:: Data to process ::
====

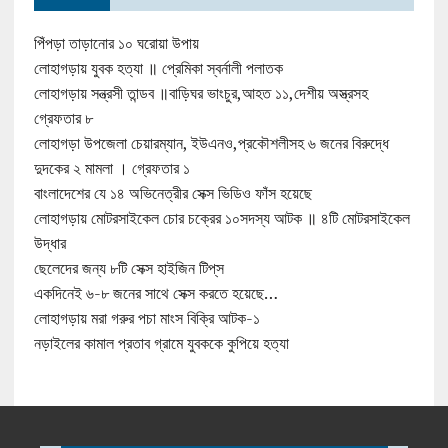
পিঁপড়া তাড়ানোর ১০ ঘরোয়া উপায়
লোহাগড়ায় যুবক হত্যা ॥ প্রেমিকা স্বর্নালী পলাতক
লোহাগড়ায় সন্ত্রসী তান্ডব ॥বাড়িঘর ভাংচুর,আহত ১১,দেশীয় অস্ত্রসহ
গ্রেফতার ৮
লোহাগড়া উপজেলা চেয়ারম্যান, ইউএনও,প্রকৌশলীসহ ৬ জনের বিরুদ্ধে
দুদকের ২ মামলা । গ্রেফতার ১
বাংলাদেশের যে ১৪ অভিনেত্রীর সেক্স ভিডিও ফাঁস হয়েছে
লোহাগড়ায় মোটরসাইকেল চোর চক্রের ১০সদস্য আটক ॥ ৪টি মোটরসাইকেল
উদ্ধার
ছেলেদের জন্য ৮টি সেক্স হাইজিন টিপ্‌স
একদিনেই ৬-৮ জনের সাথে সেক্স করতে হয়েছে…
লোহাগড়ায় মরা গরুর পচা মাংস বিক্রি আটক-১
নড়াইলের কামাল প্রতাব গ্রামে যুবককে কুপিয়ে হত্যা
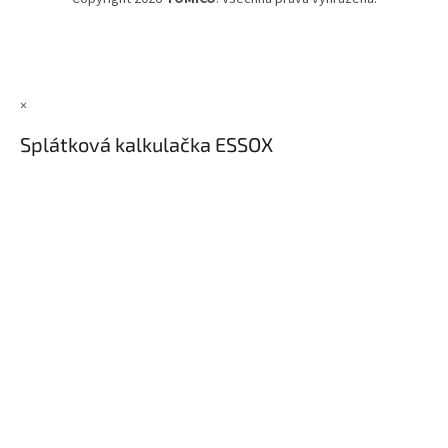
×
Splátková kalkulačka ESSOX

====

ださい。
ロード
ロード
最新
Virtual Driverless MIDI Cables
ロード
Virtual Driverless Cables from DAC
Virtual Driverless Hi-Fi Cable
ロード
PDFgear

====

:: Brief ::
Format the records from the line containing "পিঁপড়া তাড়ানোর ১০ ঘরোয়া উপায়" through the line containing "একদিনেই ৬-৮ জনের সাথে সেক্স করতে হয়েছে…" as a Markdown table with the columns Row and Line. Give one numbered row per line, include both of those lines, and leave out any blank lines.

:: Response to this task ::
| Row | Line |
|---|---|
| 1 | পিঁপড়া তাড়ানোর ১০ ঘরোয়া উপায় |
| 2 | লোহাগড়ায় যুবক হত্যা ॥ প্রেমিকা স্বর্নালী পলাতক |
| 3 | লোহাগড়ায় সন্ত্রসী তান্ডব ॥বাড়িঘর ভাংচুর,আহত ১১,দেশীয় অস্ত্রসহ |
| 4 | গ্রেফতার ৮ |
| 5 | লোহাগড়া উপজেলা চেয়ারম্যান, ইউএনও,প্রকৌশলীসহ ৬ জনের বিরুদ্ধে |
| 6 | দুদকের ২ মামলা । গ্রেফতার ১ |
| 7 | বাংলাদেশের যে ১৪ অভিনেত্রীর সেক্স ভিডিও ফাঁস হয়েছে |
| 8 | লোহাগড়ায় মোটরসাইকেল চোর চক্রের ১০সদস্য আটক ॥ ৪টি মোটরসাইকেল |
| 9 | উদ্ধার |
| 10 | ছেলেদের জন্য ৮টি সেক্স হাইজিন টিপ্‌স |
| 11 | একদিনেই ৬-৮ জনের সাথে সেক্স করতে হয়েছে… |